Data Collection Methods

InsightIDR gathers information about your network and assets in two different ways: the Collector and the Insight Agent.

The Collector

The Collector is an on-premise component of InsightIDR that gathers data from event sources.

The Insight Agent

The Insight Agent, however, is a service on your individual assets (employee computers, guest laptops, workstations, etc) that collects system information and sends it back to InsightIDR for analysis and user attribution services.

Rapid7 recommends deploying the Insight Agent to critical infrastructure, which provides real-time detection of advanced attacks on critical infrastructure, and to assets that leave the corporate network, as the agent will monitor those systems continuously.

Endpoint Monitoring

The optional monitoring service is called the Endpoint Monitor and can be configured to look at all assets or only a certain range of assets when the agent is in Scan Mode. This service is not natively installed on your machine.

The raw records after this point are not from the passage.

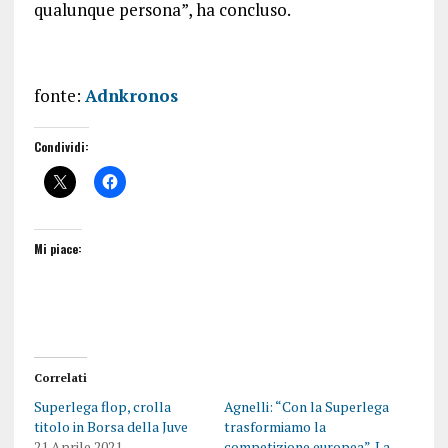
qualunque persona”, ha concluso.
fonte:
Adnkronos
Condividi:
Mi piace:
Correlati
Superlega flop, crolla
Agnelli: “Con la Superlega
titolo in Borsa della Juve
trasformiamo la
21 Aprile 2021
competizione europea”. La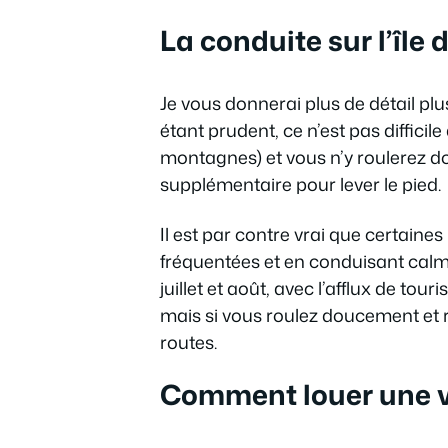
La conduite sur l’île
Je vous donnerai plus de détail plu
étant prudent, ce n’est pas difficil
montagnes) et vous n’y roulerez do
supplémentaire pour lever le pied.
Il est par contre vrai que certaines
fréquentées et en conduisant calm
juillet et août, avec l’afflux de tou
mais si vous roulez doucement et r
routes.
Comment louer une v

For systems that are not as critical, but are on your network, use the Endpoint Monitor.

Network Data Collection

The following sections describe the most common data collection methods for log data. In some cases, you'll need to provide the directory or file location where the Collector can access the server logs. You can specify a local folder path or a Windows UNC (Universal Naming Convention) path to a hosted network drive.

The Collection Method in an event source configuration specifies how the data will be either pushed to or pulled by your Collector.


WMI (Windows Management Instrumentation) allows your Collector to poll event sources and pull in the events used for user attribution. WMI is available for all Windows-based event sources, and it is recommended for data collection whenever possible.

WMI requires access via an admin account & communication over ports 135, 139 & 445.

Listen for Syslog

Almost every event source supports a Listen for Syslog collection method. This configuration allows you to forward log events from your event source to your Collector on a unique port, just as you would with a syslog server over a predefined port. Collects will accept syslog from UDP and TCP traffic - UDP is lighter on the network and generally recommended outside of strict compliance environments.

See Syslog Logging for more information.

Log Aggregator

If you have an existing SIEM or log aggregator in place, then you can forward logs from that source to your InsightIDR Collector so long as the logs are sent in their raw form. The same predefined, unique port rule applies -- the Collector is designed to only listen for one event log stream per port. To forward multiple event source logs from a single log aggregator, you'll need to configure each event source log to be sent to a unique port.


In some deployments, a SIEM may already collect data. You can configure your SIEM to send logs to the collector by selecting the appropriate SIEM under Log Aggregator when configuring the event source in InsightIDR.

Watch Directory

The watch directory is the network location of a watch directory where log files are copied. This method monitors a specified directory on a local or remote host and uploads files added to the directory, at 30-second scan intervals. Use this method for log files that roll over to new files, for example, Microsoft DHCP and IIS (Internet Information Services) log files.

Note that if the directory contains other files, you will want to enter a file pattern to specify which files should be collected from the directory.

To enhance security, you can select the watch shared remote directory option, which requires the Collector to authenticate to the directory as it would for any file share.

Tail File

InsightIDR will watch a log file and ingest any new data that is added to it. This is the network location of a tail file where log data is stored. This method watches a specific file written to disk using the equivalent of the Unix tail command, at 20-second scan intervals. Use this method for log files that are written continuously to a single file, such as Windows DNS log files or Microsoft DNS.